# [WORK TO BE COMPLETED]
Rewrite the passage on the word almah from "When these scholars" up to and including "meaning - VIRGIN.", putting "translators" in place of "scholars".

# [PASSAGE FOR REVIEW]
In every instance where the word occurs in the Old Testament,
the context strongly favors the translation of almah
In the second century before Christ, long years before there
was a controversy between Jews and Christians concerning who
Christ was - when no one had an ax to grind or a cause to
champion -Jewish scholars translated the Old Testament Hebrew
Bible into the Greek, calling it the Septuagint. They
made their translation for the large number of Jews who lived
outside of the land of Israel, whose principle language was
Greek and who, therefore, could not read the Hebrew Bible.
When these scholars came to Isaiah 7:14, they translated the
Hebrew word almah with the Greek word parthenos.
Parthenos has only one undisputed meaning - VIRGIN.
The Greek Parthenon, the ruins of which still stand
in diminished glory, was dedicated to the virgin goddess,
Athena. Clearly, the Jewish Hebrew scholars fully understood
the word almah in Isaiah 7:14 to mean "virgin."

# [RECORDS]
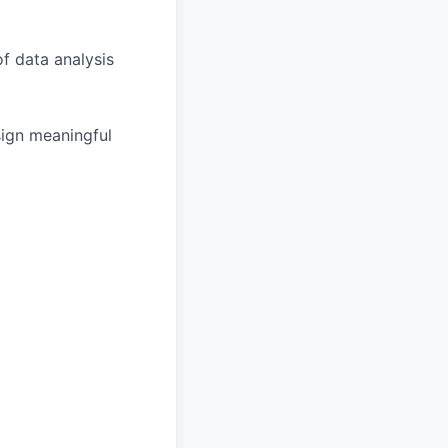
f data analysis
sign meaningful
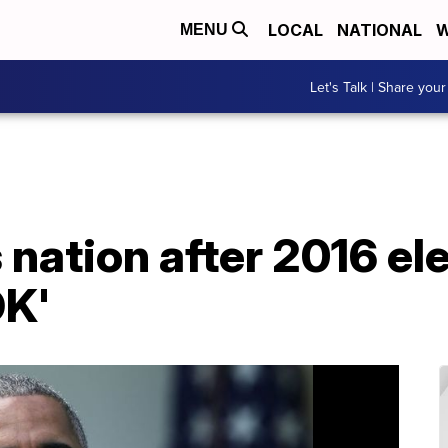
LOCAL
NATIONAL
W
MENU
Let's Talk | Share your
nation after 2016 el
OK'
==
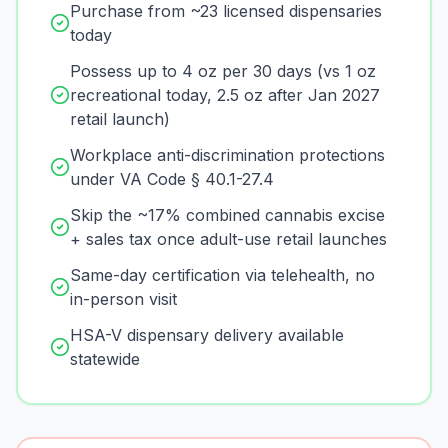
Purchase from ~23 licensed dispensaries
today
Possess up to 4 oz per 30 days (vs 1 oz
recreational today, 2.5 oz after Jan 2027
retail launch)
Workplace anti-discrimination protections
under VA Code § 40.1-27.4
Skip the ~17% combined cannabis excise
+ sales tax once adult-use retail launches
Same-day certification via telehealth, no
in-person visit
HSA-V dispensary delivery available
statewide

# [ANSWER FOR THE TASK]
When these translators came to Isaiah 7:14, they translated the
Hebrew word almah with the Greek word parthenos.
Parthenos has only one undisputed meaning - VIRGIN.